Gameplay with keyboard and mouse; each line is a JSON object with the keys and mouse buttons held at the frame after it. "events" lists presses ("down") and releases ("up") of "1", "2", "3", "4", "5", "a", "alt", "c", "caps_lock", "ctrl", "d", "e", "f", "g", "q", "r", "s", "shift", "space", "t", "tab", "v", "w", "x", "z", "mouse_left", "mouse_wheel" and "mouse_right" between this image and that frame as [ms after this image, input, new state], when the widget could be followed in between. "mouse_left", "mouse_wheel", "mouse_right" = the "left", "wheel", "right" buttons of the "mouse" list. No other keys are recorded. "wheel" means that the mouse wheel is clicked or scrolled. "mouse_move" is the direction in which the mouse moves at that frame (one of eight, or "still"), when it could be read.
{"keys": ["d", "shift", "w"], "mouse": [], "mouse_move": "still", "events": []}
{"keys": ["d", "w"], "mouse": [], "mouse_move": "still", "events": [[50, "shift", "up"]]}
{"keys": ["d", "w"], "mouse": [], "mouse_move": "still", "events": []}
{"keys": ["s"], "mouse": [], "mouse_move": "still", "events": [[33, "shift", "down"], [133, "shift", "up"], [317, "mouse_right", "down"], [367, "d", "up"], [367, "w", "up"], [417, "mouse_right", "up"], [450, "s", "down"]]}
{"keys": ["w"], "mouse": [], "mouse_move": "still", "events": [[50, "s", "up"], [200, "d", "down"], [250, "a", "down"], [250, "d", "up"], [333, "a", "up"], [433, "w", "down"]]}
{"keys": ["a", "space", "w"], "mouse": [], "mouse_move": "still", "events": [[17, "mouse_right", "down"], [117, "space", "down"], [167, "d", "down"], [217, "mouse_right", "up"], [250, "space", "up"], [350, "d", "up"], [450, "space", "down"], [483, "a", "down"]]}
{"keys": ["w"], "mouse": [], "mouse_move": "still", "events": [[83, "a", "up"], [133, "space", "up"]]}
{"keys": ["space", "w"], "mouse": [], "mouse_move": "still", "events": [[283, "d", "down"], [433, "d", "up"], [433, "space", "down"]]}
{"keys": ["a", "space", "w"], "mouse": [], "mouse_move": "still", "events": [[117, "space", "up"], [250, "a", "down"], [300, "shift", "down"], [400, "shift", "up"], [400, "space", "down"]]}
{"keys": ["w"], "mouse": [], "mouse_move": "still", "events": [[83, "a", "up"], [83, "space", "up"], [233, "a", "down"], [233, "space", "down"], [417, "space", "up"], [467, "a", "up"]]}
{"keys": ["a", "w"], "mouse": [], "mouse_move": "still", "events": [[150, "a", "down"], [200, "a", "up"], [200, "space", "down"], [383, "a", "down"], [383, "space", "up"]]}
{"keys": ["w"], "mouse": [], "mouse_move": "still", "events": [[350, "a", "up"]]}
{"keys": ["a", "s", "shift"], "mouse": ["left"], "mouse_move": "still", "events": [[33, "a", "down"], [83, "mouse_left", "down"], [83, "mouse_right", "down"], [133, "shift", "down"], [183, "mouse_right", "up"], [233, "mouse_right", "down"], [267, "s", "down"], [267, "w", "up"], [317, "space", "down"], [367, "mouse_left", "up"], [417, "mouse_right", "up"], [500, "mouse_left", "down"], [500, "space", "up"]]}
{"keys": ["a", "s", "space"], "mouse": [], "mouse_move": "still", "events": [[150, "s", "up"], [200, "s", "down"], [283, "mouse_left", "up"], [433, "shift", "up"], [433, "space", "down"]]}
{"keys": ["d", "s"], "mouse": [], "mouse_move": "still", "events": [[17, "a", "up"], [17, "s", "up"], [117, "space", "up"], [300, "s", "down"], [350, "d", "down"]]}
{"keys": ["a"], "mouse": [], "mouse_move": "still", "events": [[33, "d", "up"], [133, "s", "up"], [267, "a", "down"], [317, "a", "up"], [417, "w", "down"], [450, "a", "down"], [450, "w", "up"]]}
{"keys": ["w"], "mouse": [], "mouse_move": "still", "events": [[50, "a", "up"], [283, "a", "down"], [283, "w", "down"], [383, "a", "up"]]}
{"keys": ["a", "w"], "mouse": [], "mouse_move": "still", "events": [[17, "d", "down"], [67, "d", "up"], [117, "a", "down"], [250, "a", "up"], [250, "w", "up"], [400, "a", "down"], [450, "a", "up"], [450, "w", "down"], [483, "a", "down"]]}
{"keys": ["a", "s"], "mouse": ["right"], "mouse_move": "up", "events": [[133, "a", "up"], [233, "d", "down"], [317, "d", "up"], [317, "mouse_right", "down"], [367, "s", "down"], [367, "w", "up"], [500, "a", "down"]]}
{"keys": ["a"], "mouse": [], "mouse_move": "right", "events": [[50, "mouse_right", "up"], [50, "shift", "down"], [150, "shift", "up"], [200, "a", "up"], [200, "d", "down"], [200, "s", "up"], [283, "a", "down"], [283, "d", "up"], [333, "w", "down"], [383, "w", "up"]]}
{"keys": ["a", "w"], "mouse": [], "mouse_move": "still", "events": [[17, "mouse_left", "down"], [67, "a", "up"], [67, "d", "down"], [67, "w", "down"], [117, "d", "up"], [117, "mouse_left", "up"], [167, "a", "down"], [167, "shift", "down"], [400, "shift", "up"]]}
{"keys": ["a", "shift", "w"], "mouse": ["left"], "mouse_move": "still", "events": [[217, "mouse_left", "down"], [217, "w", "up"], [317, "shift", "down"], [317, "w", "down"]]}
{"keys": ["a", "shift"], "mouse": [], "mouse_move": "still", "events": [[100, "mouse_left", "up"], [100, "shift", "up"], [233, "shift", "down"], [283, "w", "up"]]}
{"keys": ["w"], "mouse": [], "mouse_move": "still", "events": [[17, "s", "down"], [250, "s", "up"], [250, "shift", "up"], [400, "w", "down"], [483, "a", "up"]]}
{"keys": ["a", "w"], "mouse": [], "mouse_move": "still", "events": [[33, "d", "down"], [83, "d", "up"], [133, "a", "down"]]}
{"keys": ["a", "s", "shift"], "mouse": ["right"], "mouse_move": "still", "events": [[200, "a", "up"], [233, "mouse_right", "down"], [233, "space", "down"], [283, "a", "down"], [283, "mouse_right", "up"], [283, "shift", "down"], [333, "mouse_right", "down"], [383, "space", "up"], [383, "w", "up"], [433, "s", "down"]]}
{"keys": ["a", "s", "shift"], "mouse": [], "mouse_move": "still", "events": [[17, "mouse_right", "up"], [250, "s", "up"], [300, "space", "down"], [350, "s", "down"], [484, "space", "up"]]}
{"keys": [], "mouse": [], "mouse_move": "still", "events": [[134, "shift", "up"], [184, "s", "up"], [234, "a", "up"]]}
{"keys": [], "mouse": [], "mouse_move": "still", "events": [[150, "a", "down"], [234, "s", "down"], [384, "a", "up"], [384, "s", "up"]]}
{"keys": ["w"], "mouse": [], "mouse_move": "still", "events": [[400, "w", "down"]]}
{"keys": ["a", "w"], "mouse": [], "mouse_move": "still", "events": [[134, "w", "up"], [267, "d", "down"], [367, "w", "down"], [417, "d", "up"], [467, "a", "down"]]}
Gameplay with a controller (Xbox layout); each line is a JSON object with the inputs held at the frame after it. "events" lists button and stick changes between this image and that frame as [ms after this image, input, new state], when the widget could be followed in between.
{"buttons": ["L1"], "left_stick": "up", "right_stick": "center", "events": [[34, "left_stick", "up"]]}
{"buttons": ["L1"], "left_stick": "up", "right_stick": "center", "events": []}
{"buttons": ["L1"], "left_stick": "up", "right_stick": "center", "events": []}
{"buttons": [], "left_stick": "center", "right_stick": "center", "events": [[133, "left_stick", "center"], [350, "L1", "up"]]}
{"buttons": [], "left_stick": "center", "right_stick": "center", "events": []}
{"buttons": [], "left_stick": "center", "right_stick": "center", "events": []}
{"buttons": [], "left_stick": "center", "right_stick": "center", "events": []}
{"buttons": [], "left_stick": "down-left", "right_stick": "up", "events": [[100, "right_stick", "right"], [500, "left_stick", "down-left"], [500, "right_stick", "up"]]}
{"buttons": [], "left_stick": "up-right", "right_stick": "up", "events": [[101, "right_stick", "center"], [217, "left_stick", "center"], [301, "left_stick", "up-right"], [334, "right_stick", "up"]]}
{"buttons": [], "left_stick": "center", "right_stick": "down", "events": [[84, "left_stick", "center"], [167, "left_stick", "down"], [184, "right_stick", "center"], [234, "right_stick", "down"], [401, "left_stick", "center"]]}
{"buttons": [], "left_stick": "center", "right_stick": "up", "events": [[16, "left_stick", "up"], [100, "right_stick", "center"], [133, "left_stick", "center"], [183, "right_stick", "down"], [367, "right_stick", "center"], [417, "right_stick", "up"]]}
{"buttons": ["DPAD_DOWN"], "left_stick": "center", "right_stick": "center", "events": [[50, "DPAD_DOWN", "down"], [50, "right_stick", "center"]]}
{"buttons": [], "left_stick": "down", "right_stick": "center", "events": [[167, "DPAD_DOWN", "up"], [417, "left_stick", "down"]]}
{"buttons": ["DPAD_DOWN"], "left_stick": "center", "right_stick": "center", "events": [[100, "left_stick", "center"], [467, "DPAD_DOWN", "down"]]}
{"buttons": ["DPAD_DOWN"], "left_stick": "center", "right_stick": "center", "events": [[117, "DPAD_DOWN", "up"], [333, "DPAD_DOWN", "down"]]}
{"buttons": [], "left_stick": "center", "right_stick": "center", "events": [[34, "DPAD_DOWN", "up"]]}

┄┄┄┄┄┄

**Exercise aim**
If a line above holds the string "could", return it as it stands.

**Problem solution**
Gameplay with keyboard and mouse; each line is a JSON object with the keys and mouse buttons held at the frame after it. "events" lists presses ("down") and releases ("up") of "1", "2", "3", "4", "5", "a", "alt", "c", "caps_lock", "ctrl", "d", "e", "f", "g", "q", "r", "s", "shift", "space", "t", "tab", "v", "w", "x", "z", "mouse_left", "mouse_wheel" and "mouse_right" between this image and that frame as [ms after this image, input, new state], when the widget could be followed in between. "mouse_left", "mouse_wheel", "mouse_right" = the "left", "wheel", "right" buttons of the "mouse" list. No other keys are recorded. "wheel" means that the mouse wheel is clicked or scrolled. "mouse_move" is the direction in which the mouse moves at that frame (one of eight, or "still"), when it could be read.
Gameplay with a controller (Xbox layout); each line is a JSON object with the inputs held at the frame after it. "events" lists button and stick changes between this image and that frame as [ms after this image, input, new state], when the widget could be followed in between.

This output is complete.